I have to agree (with sevo dude) I intubate 90% of these cases as well...but it is rather specific to my pracitce...I only end up doing a handful of these cases a month, and it is usually because the patients have significant comorbidities, or it is for a longer, often prone ERCP (we do have one guy doing ERCP's supine)...More often than not in these cases I prefer a secured airway...As far as how much time this adds to the case, I would argue that for these cases I can put the patient to sleep and have them intubated faster than I can set up a propofol infuson and I can get the Des or Sevo off fast enough at the end of the case that I can have the patient awake in PACU just as fast as a MAC case...I am sure my incidence of nausea probably a little higher, but at least the aspiration risk is lower
 
So, If Midazolam causes amnesia does that mean that other medications don't?
What is the pharmacological property you were referring to when you said that Propofol can not "pharmacologically" produce amnesia?
We don't even know the exact mechanism by which medications can alter memories, all we have is theories, and I can venture to say that any medication that alters the level of consciousness can have amnestic properties that vary according to individual patient characteristics, dosage, concomitant use of other drugs, environmental factors and many other variables.

Can't argue with that.
 
certainly adding bonzo will complicate the picture. nobody wants a damn hairy ape running around the Gi suite

Bad joke! Yet I still laughed out the loud.

Well, regarding those that intubate most of their endoscopies, are you guys refering to ERCP's or just routine endoscopies? It is pretty excessive to intubate most routine endoscopies. They can be done routinely with some lidocaine swish and versed and narcotic. ERCP is a different story because some of those cases can last a long time, patients are prone, and the ampulla manipulation can be painful.
 
Bad joke!
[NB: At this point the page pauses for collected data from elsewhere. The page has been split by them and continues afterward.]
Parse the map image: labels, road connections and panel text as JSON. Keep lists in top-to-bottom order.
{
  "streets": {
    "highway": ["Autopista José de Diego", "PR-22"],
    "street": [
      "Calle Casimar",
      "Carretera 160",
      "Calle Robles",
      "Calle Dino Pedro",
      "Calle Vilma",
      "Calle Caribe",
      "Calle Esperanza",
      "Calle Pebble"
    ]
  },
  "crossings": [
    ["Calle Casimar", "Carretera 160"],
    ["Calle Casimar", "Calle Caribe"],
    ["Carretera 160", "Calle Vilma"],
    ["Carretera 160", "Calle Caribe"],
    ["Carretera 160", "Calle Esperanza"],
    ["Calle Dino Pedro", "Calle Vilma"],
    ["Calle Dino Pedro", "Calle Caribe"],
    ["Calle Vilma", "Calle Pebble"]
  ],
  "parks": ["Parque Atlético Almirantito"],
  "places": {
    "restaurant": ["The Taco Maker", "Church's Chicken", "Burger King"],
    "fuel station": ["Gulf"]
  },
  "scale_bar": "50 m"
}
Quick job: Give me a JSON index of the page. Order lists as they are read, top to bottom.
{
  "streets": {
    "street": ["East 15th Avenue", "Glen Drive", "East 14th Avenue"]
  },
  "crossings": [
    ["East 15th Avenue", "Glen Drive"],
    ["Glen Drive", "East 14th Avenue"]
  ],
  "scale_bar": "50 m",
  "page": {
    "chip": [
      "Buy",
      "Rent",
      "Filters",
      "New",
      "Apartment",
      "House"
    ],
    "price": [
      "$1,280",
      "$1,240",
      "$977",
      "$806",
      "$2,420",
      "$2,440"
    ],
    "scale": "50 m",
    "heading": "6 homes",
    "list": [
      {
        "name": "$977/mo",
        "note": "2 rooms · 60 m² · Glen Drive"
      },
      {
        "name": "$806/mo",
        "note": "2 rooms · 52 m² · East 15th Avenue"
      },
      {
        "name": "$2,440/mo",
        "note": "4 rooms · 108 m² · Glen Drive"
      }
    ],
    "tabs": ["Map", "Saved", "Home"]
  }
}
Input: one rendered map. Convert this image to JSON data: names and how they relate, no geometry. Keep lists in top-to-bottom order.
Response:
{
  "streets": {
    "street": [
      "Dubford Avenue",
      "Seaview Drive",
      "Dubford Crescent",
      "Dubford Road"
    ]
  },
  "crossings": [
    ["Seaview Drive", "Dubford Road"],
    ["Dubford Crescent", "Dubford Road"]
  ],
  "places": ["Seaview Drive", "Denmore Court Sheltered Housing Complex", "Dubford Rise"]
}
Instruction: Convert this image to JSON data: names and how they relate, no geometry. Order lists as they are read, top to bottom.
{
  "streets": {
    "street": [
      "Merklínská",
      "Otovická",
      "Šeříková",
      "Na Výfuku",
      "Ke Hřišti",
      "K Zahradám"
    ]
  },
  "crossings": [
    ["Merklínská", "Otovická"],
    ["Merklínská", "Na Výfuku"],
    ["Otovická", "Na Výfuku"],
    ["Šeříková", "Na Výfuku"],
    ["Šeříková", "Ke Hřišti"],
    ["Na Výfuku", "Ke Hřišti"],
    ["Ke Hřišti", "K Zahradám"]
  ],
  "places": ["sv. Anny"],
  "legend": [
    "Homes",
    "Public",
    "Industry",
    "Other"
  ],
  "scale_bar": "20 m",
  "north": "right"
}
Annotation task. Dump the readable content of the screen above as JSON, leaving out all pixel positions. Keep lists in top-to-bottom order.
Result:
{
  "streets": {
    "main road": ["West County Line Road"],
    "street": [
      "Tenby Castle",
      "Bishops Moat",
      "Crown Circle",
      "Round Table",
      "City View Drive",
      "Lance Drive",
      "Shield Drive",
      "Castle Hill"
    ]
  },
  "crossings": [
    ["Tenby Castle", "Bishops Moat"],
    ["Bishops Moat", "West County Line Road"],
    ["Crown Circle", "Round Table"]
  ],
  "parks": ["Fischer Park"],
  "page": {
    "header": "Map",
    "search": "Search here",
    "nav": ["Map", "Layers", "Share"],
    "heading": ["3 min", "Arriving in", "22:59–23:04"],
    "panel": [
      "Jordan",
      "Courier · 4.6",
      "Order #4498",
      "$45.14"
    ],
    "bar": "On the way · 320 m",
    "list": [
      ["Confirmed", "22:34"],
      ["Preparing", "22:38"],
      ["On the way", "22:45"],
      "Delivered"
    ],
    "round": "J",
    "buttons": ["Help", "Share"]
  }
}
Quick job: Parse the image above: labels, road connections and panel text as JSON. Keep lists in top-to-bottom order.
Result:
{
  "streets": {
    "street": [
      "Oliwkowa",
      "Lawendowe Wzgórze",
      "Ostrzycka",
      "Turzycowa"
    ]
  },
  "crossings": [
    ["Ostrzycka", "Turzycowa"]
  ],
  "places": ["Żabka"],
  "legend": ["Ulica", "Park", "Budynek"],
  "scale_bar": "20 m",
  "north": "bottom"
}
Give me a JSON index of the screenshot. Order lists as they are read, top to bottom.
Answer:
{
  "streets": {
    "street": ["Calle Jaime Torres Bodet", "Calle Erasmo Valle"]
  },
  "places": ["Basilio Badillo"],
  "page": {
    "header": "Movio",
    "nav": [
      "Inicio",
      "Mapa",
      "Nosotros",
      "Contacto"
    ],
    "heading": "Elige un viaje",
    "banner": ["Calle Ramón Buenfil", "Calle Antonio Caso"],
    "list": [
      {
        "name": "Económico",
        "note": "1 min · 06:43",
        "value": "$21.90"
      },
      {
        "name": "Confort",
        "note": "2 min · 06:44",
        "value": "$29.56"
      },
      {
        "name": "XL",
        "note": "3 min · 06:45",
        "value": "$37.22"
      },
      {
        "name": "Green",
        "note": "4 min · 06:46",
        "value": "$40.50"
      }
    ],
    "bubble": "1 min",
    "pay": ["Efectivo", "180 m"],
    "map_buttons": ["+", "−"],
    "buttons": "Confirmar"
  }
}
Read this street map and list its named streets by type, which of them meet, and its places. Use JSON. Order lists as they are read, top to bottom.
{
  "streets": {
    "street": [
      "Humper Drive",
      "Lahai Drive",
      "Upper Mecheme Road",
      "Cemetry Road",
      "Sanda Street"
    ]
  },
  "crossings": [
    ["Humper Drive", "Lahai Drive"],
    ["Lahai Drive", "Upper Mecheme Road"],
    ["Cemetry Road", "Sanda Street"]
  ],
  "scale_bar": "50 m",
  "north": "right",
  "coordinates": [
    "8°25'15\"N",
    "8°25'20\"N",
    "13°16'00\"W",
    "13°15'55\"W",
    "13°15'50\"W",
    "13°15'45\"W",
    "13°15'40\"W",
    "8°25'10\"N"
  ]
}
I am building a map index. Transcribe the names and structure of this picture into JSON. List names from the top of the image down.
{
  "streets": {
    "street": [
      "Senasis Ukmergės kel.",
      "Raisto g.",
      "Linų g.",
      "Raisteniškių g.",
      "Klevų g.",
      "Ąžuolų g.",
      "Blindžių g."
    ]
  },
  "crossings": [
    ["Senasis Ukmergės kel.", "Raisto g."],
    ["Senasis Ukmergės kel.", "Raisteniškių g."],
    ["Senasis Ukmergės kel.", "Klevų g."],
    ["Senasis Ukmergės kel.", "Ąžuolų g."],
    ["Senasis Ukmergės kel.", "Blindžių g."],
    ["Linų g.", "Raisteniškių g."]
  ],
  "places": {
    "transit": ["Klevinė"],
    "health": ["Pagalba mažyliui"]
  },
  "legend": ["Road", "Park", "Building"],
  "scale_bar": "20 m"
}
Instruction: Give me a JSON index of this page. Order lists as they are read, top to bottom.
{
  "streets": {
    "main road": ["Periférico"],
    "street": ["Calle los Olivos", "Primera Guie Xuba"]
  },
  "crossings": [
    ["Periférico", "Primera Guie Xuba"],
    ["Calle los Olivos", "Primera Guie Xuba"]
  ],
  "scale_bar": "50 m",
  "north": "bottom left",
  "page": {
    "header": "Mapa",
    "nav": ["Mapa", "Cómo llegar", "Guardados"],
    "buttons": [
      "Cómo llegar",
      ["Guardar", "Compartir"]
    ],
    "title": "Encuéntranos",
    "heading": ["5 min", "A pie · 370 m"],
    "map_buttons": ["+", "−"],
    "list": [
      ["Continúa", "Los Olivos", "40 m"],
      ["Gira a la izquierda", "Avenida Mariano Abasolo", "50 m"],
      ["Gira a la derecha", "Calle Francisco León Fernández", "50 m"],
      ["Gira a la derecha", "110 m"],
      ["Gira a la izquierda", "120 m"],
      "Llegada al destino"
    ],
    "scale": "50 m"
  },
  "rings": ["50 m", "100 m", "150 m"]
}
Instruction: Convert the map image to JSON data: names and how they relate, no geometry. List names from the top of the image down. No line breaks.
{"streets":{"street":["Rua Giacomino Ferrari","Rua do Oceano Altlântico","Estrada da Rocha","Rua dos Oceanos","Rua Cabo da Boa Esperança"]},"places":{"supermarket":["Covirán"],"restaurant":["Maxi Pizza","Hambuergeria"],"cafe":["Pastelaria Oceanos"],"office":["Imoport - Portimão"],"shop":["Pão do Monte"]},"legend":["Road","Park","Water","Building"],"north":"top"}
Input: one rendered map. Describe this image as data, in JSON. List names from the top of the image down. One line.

Yet I still laughed out the loud.

Well, regarding those that intubate most of their endoscopies, are you guys refering to ERCP's or just routine endoscopies? It is pretty excessive to intubate most routine endoscopies. They can be done routinely with some lidocaine swish and versed and narcotic. ERCP is a different story because some of those cases can last a long time, patients are prone, and the ampulla manipulation can be painful.

We rarely do routine endoscopy anesthesia due to billing issues with most of the payors in our state...so we are basically only doing ERCPs and endoscopies on patients with significant comorbidities, substance abuse issues, morbid obesity etc.
 
MAC with propofol boluses, nothing else. In private practice, EGD's take less than 10 minutes, colonoscopies less than 20 minutes.